Olmaz mı! Arthur Miller’in “Cadı Kazanı” oyununda Elizabeth’i oynamayı isterim. Az önce değindiğim Blanche karakterine bu yaşta ve bu tecrübemle tekrar hayat vermek de güzel olurdu. Yönetmenlik deneyimimden bahsetmiştim. Sahnede bir dünya yaratmayı gizemli buluyorum. O dünyaya başından sonuna kadar eşlik etmeyi, yön vermeyi, bütünleştirmeyi seviyorum. Oyuncuyla tek bir yürek olup çalışmak, her rolü ayrı ayrı işlemek, kendim oynuyormuşçasına yaşamak apayrı bir yolculuktur benim için. Yönetmeyi hayal ettiğim özel bir oyun şu an yok. Yönetmenlik alanının bana katkısı büyük. İki kısa film çektim, başarılı da oldum. Yine de sahnede olmak bambaşka.
Bir tiyatrocu olarak sinemaya bakışınızı öğrenebilir miyiz?
Sinemayı seviyorum. Kamera karşısında olmayı da deneyimledim ve hoşuma gitti. Yine de sahnede olmayı tercih ederim. Bir filmi çektikten sonra oyuncunun işi biter; rolüyle ilişkisi, o filmi defalarca tekrarla çektiği dönemden ibarettir. Ben ise rolümü geliştirmeyi, bu akışta edindiğim tecrübelerin bana katkısını gözlemeyi ve tabii ki sahnede seyirciyle etkileşimi seviyorum.
Sizde iz bırakan yazarlar ve oyuncular kimlerdir?
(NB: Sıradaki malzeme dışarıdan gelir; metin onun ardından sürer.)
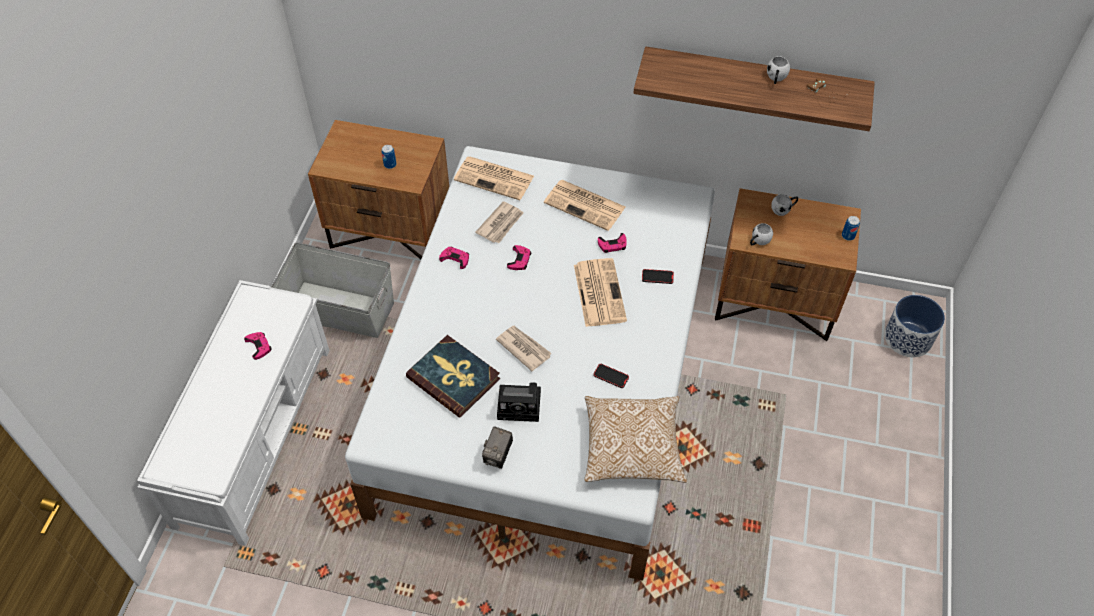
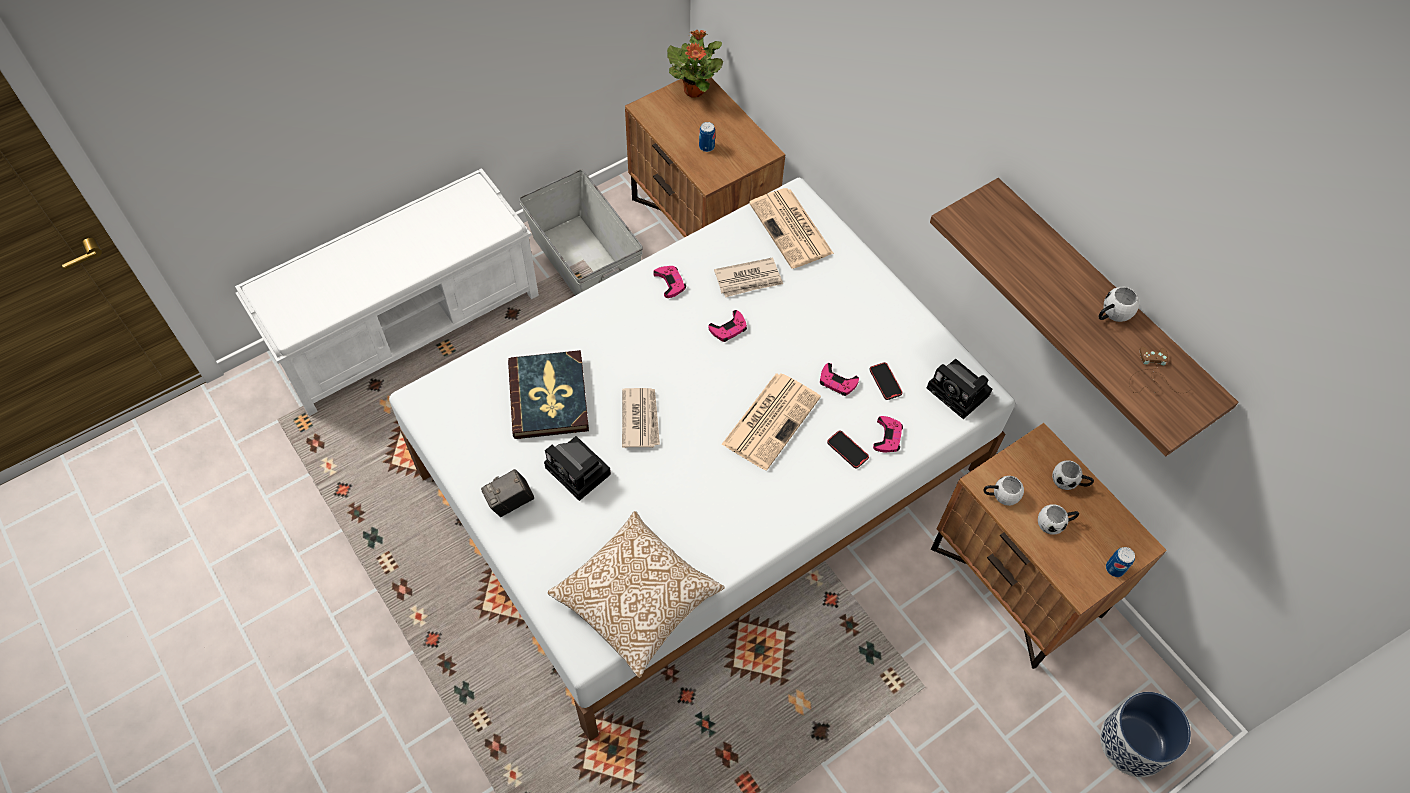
camera: 40 degrees right, 5 degrees up
pink game controller [244,332,272,360] -> pink game controller moved to [873,416,903,452]
newspaper [544,180,625,231] -> none
phone [593,364,629,388] -> phone moved to [869,362,903,400]
none -> potted plant [667,30,723,98]
none -> camera [927,359,992,419]
none -> white mug [1038,504,1079,535]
Birçok yazarın eserlerine hayranlığım var. Çehov’un oyunlarını severim mesela. Beni en çok etkileyen yazar ise Bertolt Brecht’tir. Onun epik tiyatro anlayışı, zaman zaman dördüncü duvarı yıkıp seyirciyi oyuna alabilmesi, oyunlarının konuları ve işleniş biçimi benim için bambaşkadır. Tiyatroda ve sinemada beğendiğim oyuncular olsa da bana gerçek ilhamı verenler hocalarımdır. Onların mesleğe bakışı, çalışma biçimleri, kendi kısa yollarını bizlerle paylaşmaları beni her zaman etkilemiştir. Bir karakteri yaratırken oyunu nasıl incelemem gerektiğini ve o karakterin izini sürmeyi Lemi Bilgin’den, oyun kurmayı, sahnede içten dışa ve dıştan içe aksiyon alabilmeyi Olcay Kavuzlu’dan, oyunculuğun iç dinamiklerini oluşturmayı ve oyun boyunca taşıyabilmeyi Sükun Işıtan’dan öğrendim.
Oyunculuğa adım atacak gençlere tavsiyelerde bulunmak ister misiniz?
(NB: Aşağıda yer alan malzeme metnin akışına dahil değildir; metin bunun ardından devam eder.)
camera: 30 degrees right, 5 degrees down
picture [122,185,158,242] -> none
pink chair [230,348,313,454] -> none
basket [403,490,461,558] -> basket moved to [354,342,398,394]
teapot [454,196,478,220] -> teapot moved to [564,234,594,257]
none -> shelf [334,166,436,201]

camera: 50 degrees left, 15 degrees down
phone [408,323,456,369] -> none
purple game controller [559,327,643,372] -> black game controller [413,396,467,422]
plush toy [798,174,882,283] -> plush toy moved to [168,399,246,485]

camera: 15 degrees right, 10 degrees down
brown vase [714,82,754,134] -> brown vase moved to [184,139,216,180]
Tiyatro uzun bir yoldur. Bu yolu yürümeye istekli ve niyetli olmalı, isteğinizi aktif eylemlerle doldurmalısınız. İsteyeceksiniz, yani kendi üzerinizde çalışacak, sınırlarınızı fark edip geliştirmeye zorlayacak, araştırmalar yapacak, okuyacak, izleyecek, sabırlı olacaksınız. Yolculuk hep devam edecek, belki sonu olmayacak, siz her şeye rağmen aramaya devam edeceksiniz. Mesleğimizin merkezi insandır; insan da sürekli değişir, tıpkı oyunculuğun dinamikleri gibi.
Boş zamanlarınızda nelerle uğraşırsınız?
Kitap okumak, film izlemek, yürüyüş, spor benim hobim değil artık! Onlar yaşamımın bir parçası, mesleğimi ve kendimi besleme yöntemlerim. Sanırım doğada ve hayvanlarla vakit geçirmek benim asıl hobim. Bir de mutfakta farklı tarifler denemek hoşuma gidiyor.